The year is ending with the worst waiting lists in the recent history of Spain. The Ministry of Health has published this information by autonomous communities on September 30th and the balance is shocking. The average waiting time on a national scale has moved from 93 to 115 days in just one year. This is to say, patients have to wait almost a month longer to be operated than they did in 2018.
It is true that this is a situation we have been experiencing for many years in the public system. Too many years. It is a genuine curse, meaning that the Spanish health system is not effective and is causing serious harm to its citizens, who ought to be the focus of the system and yet feel like they are victims of it.
More than half a million Spaniards (671,494 in June) will spend this Christmas waiting for a surgical intervention that, on average, will be delayed by almost four months. Some people wait a year.
I worry that, if after a fifth of the 21st century we still have the worst waiting lists in history, all signs point to this being a structural problem rather than circumstantial.
But as Einstein said: “If you are looking for different results, don’t always do the same”. And that is exactly what our politicians are doing. It is incomprehensible to listen to them talking about solutions as ineffective as paying professionals to attend to patients on the waiting list outside of their usual working hours. Why? Because this measure is outdated, it goes against an efficient management model, it implies an obsolete personnel policy and has been proven to be completely ineffective. When I started to work in the health sector, in 1990, it was already being said that working overtime was not the solution, as the system itself promotes working extra hours, lack of family balance and excessive working hours, with the consequent reduction in safety at work for the professionals. Also, genuine bottlenecks are created because it is only applied to professionals in surgical specialties when others, such as GPs or paediatricians have the same problems with waiting lists.
Another of the measures proposed by the politicians time and time again, as if this were “Groundhog Day”, are the crash plans. There are governments that resist the establishment of stable and efficient overtime in the private sector and apply these types of temporary measures, thinking that this is a circumstantial problem, when that is not the case. The crash plans have also been shown to be inefficient in the long term, as they do not reduce the lists.

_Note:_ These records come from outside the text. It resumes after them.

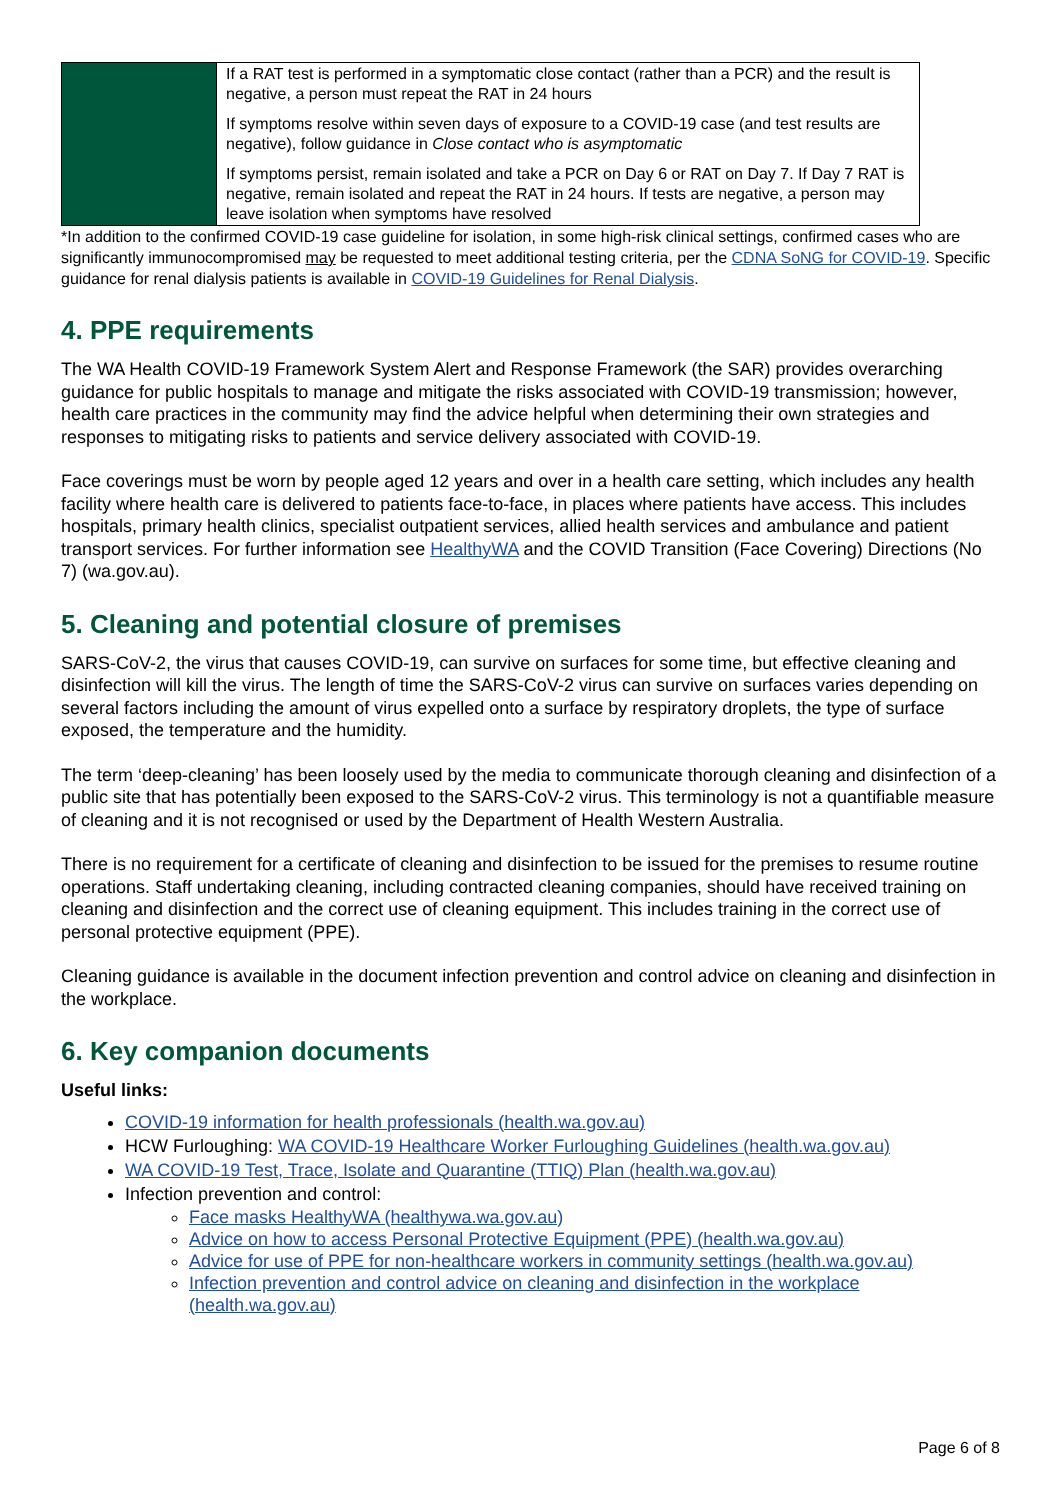| | If a RAT test is performed in a symptomatic close contact (rather than a PCR) and the result is negative, a person must repeat the RAT in 24 hours If symptoms resolve within seven days of exposure to a COVID-19 case (and test results are negative), follow guidance in Close contact who is asymptomatic If symptoms persist, remain isolated and take a PCR on Day 6 or RAT on Day 7. If Day 7 RAT is negative, remain isolated and repeat the RAT in 24 hours. If tests are negative, a person may leave isolation when symptoms have resolved |
*In addition to the confirmed COVID-19 case guideline for isolation, in some high-risk clinical settings, confirmed cases who are significantly immunocompromised may be requested to meet additional testing criteria, per the CDNA SoNG for COVID-19. Specific guidance for renal dialysis patients is available in COVID-19 Guidelines for Renal Dialysis.
4. PPE requirements
The WA Health COVID-19 Framework System Alert and Response Framework (the SAR) provides overarching guidance for public hospitals to manage and mitigate the risks associated with COVID-19 transmission; however, health care practices in the community may find the advice helpful when determining their own strategies and responses to mitigating risks to patients and service delivery associated with COVID-19.
Face coverings must be worn by people aged 12 years and over in a health care setting, which includes any health facility where health care is delivered to patients face-to-face, in places where patients have access. This includes hospitals, primary health clinics, specialist outpatient services, allied health services and ambulance and patient transport services. For further information see HealthyWA and the COVID Transition (Face Covering) Directions (No 7) (wa.gov.au).
5. Cleaning and potential closure of premises
SARS-CoV-2, the virus that causes COVID-19, can survive on surfaces for some time, but effective cleaning and disinfection will kill the virus. The length of time the SARS-CoV-2 virus can survive on surfaces varies depending on several factors including the amount of virus expelled onto a surface by respiratory droplets, the type of surface exposed, the temperature and the humidity.
The term ‘deep-cleaning’ has been loosely used by the media to communicate thorough cleaning and disinfection of a public site that has potentially been exposed to the SARS-CoV-2 virus. This terminology is not a quantifiable measure of cleaning and it is not recognised or used by the Department of Health Western Australia.
There is no requirement for a certificate of cleaning and disinfection to be issued for the premises to resume routine operations. Staff undertaking cleaning, including contracted cleaning companies, should have received training on cleaning and disinfection and the correct use of cleaning equipment. This includes training in the correct use of personal protective equipment (PPE).
Cleaning guidance is available in the document infection prevention and control advice on cleaning and disinfection in the workplace.
6. Key companion documents
Useful links:
COVID-19 information for health professionals (health.wa.gov.au)
HCW Furloughing: WA COVID-19 Healthcare Worker Furloughing Guidelines (health.wa.gov.au)
WA COVID-19 Test, Trace, Isolate and Quarantine (TTIQ) Plan (health.wa.gov.au)
Infection prevention and control:
Face masks HealthyWA (healthywa.wa.gov.au)
Advice on how to access Personal Protective Equipment (PPE) (health.wa.gov.au)
Advice for use of PPE for non-healthcare workers in community settings (health.wa.gov.au)
Infection prevention and control advice on cleaning and disinfection in the workplace (health.wa.gov.au)
Page 6 of 8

So what is the solution? We can’t perform magic, but we must all be brave: The governments, to apply new management formulae in the public system, such as the Ribera Salud model, or at least tools that have been proven efficient such as modern management of human resources; and the private initiative, to innovate and offer the best healthcare to citizens, with long term collaboration formulae with the public administration. Administrations and companies must always place the patient in the centre of the system and motivate and encourage professionals to reach their goals, including quality of care, delay, suitability of facilities, waiting lists, etc.
The waiting lists are a structural problem, and if we want to face the new challenges of the Healthcare Sector with determination, we must get to the bottom of the problem, to the active ingredient of the system, the professionals. We must give them the importance they deserve and rewards that are not only economical but also professional recognition, flexibility and family balance, training and research, as well as variable compensation. It is necessary to align the objectives of the professionals with those of the organisation, to open the services in the morning and in the afternoon and to do away with the rigidity of a public system that resists modernisation of its modus operandi. Also, it is important that we work together on our focus on technology as a tool to facilitate work for professionals and to improve the care and information for patients.
While we continue to apply the same responses to the same problems, the result will not change. The clearest evidence that things can be done differently is the Report by the Court of Auditors of the Generalitat Valenciana, where this advisory board for the Government of Valencia ensures that the waiting list at the Torrevieja hospital is three times shorter than the average in Valencian hospitals.
At Ribera Salud, we are brave. We aren’t perfect, but we always make an effort to improve and to offer the best healthcare. And that, in the end, is truly placing the citizen at the centre of the system and giving importance to the principal asset of the system, the professionals, so that they can lead the process of change.
Given the current time of year, I’d like to take this opportunity to wish a very merry Christmas to all the readers of this blog and a happy New Year.